WHAT THE TASK ASKS:
For the records below, tally the lines that contain "removed" and give only that number.

(Picture difference descriptions)
* * * * * * * * *

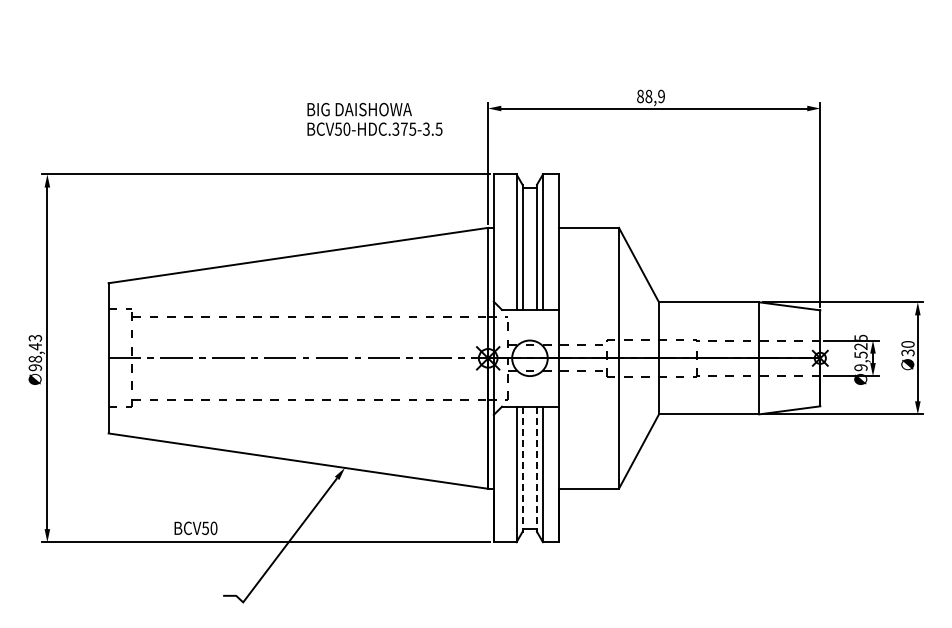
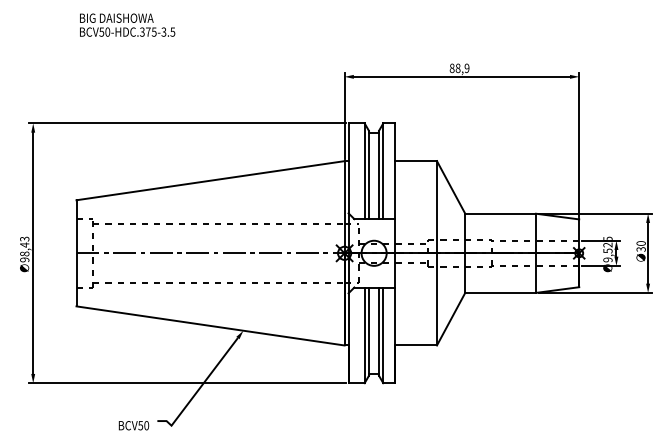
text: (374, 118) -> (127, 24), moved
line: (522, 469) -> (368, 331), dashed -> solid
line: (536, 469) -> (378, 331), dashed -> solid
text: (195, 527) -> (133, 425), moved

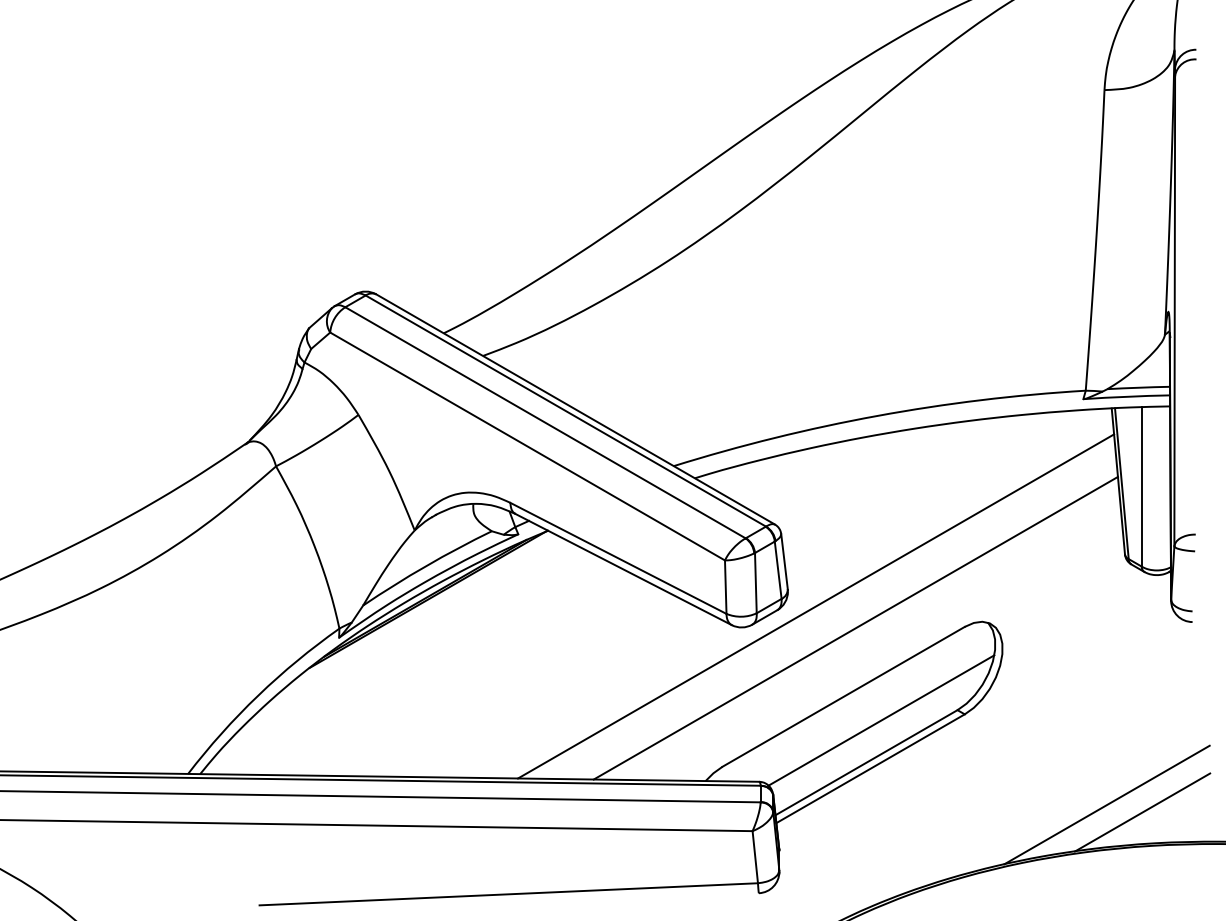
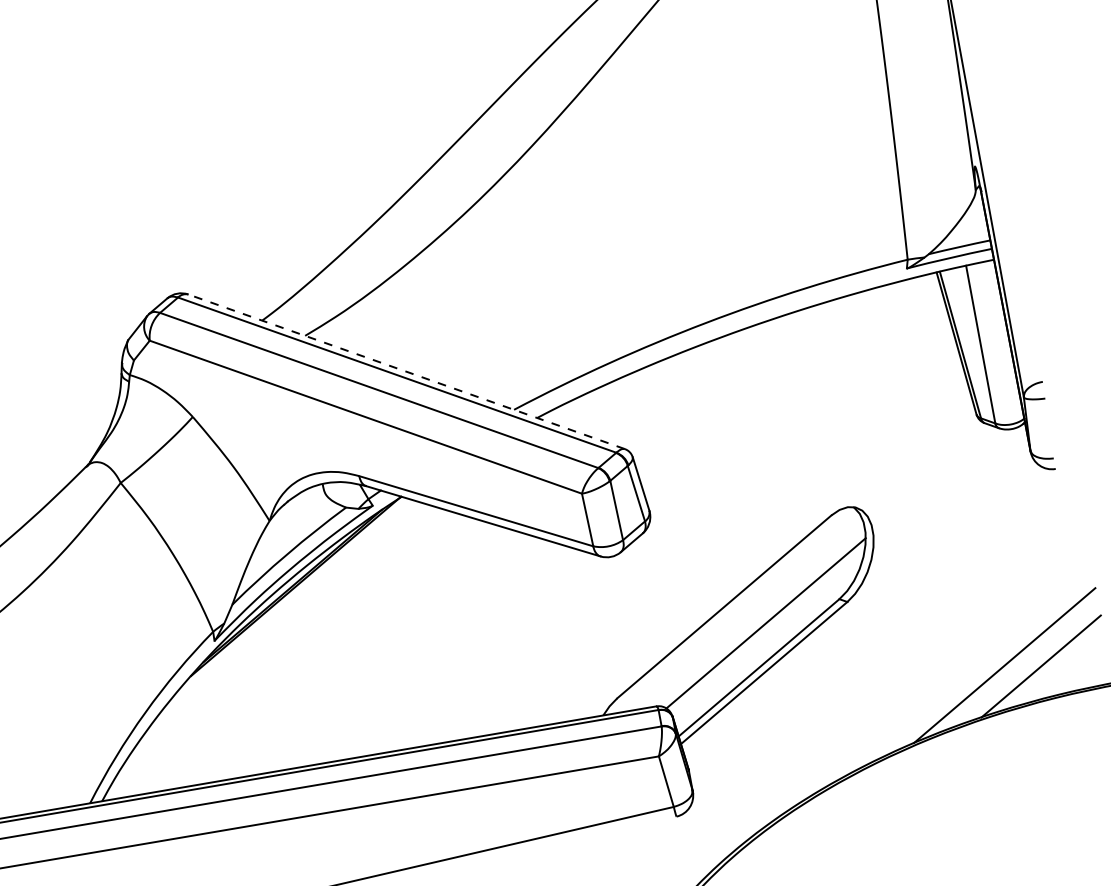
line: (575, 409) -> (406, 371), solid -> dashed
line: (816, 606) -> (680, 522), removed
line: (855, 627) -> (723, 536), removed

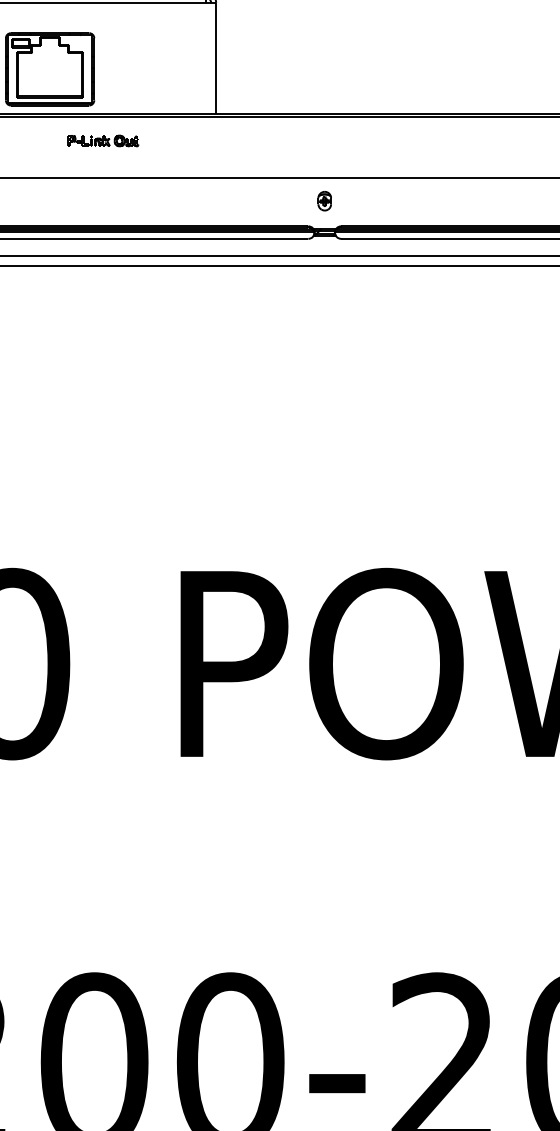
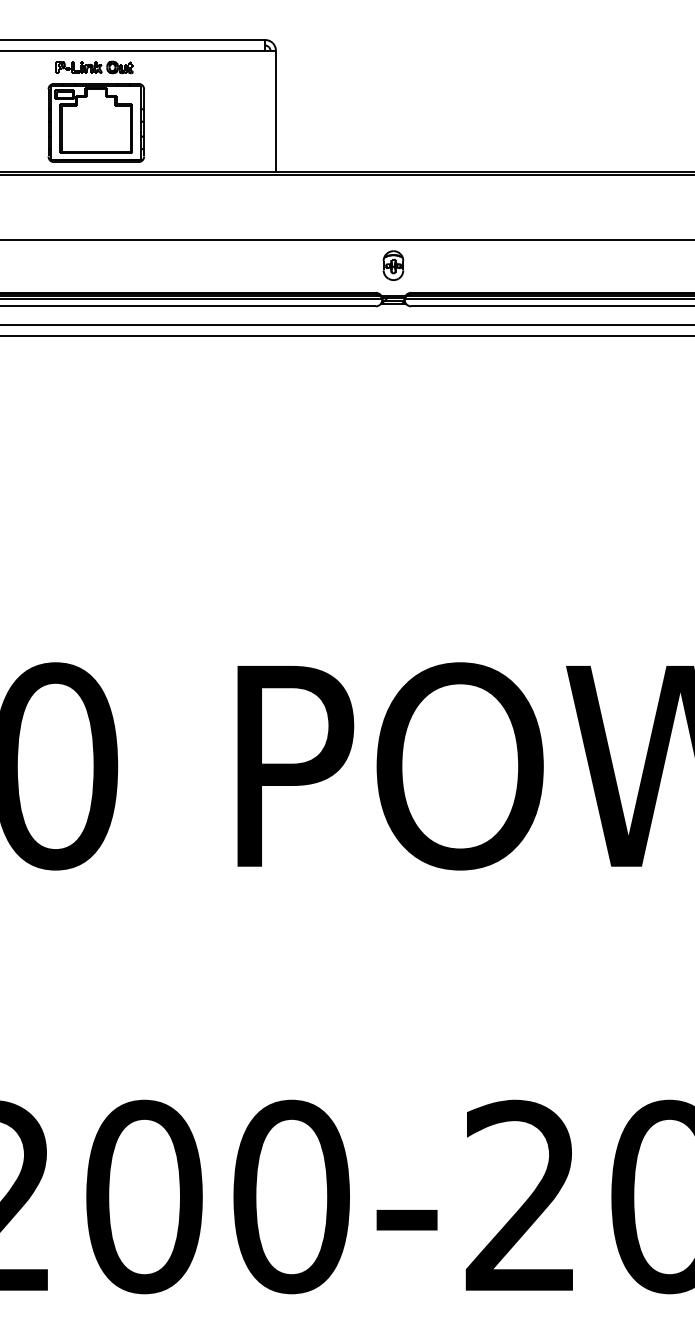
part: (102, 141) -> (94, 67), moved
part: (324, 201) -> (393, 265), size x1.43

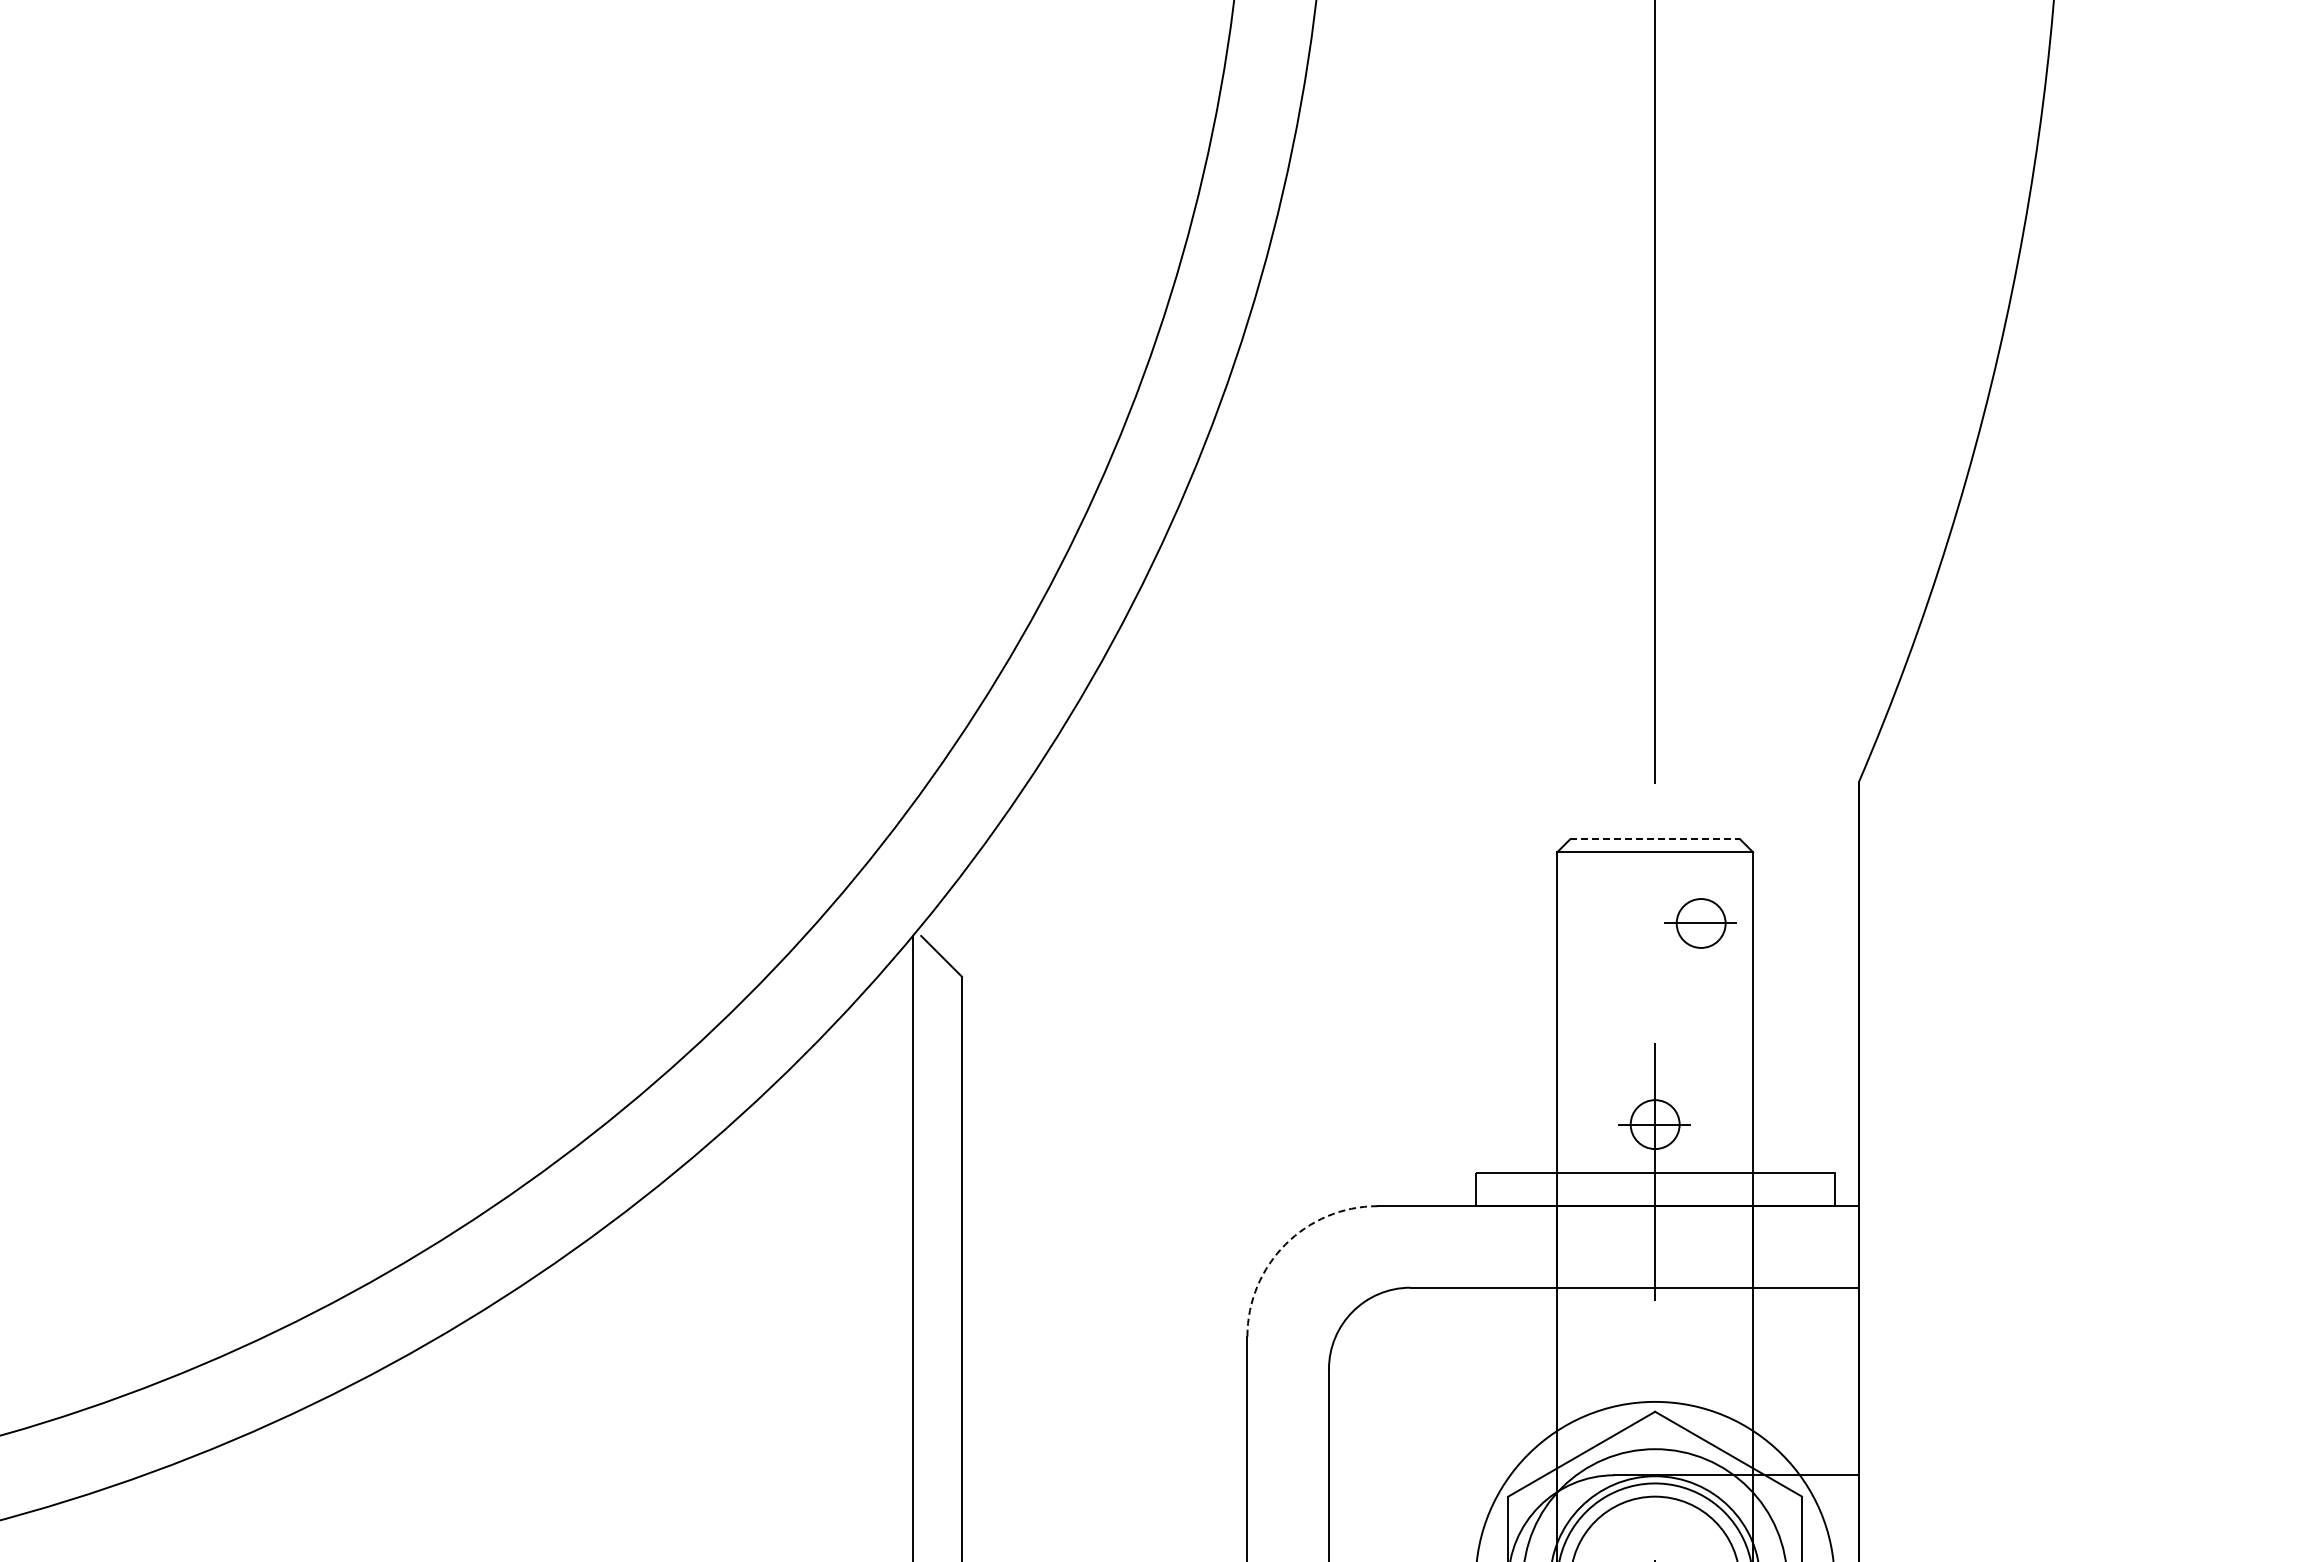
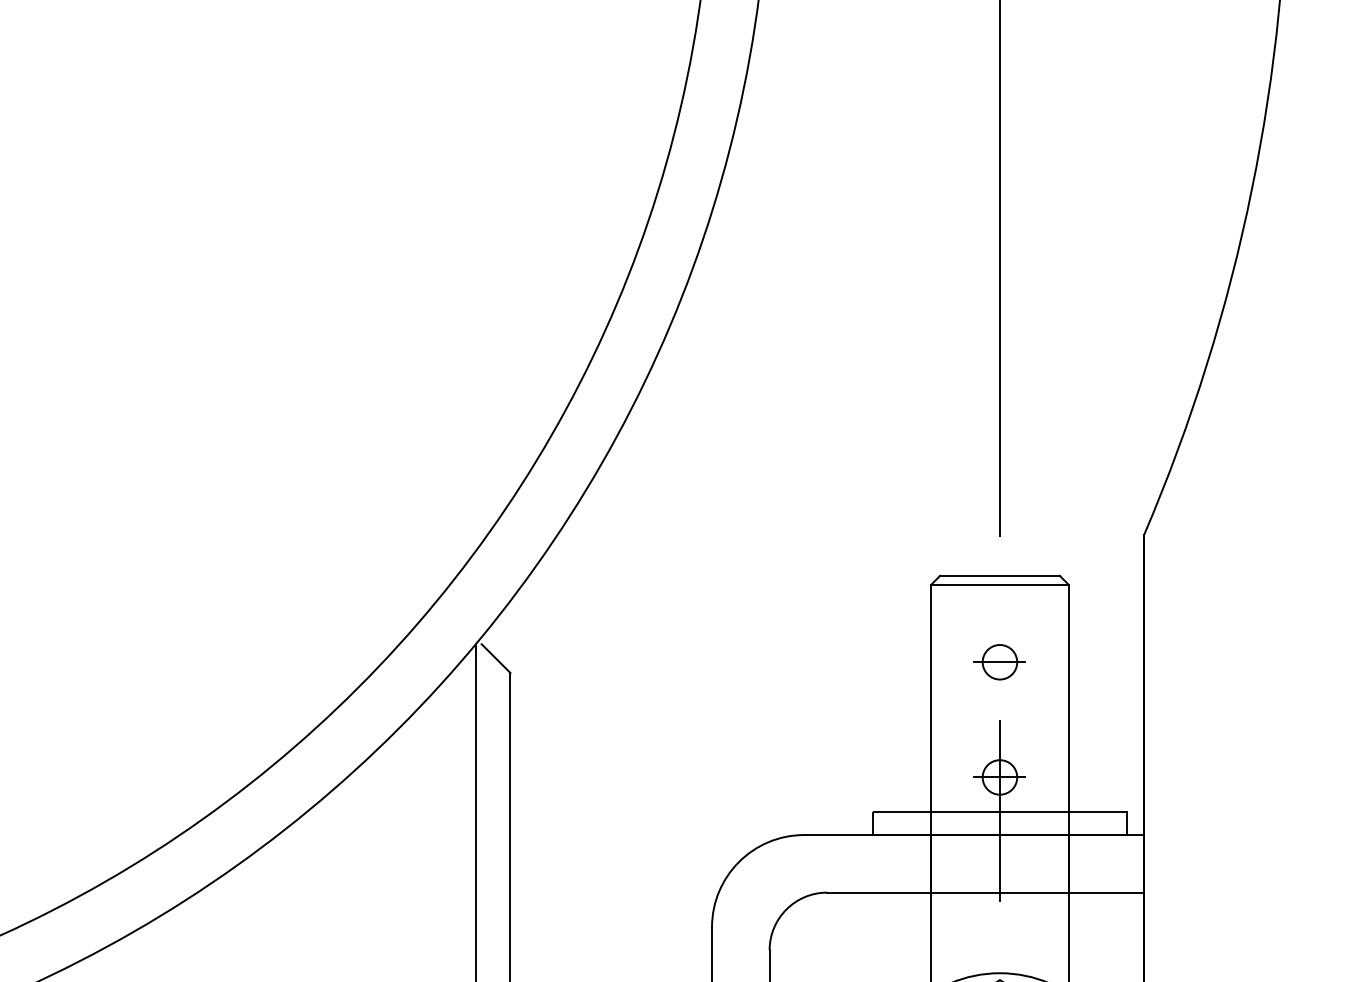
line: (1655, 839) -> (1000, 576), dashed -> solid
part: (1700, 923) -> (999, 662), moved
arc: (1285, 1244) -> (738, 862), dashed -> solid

* * * * * * * * *

ANSWER TO THE PROBLEM:
2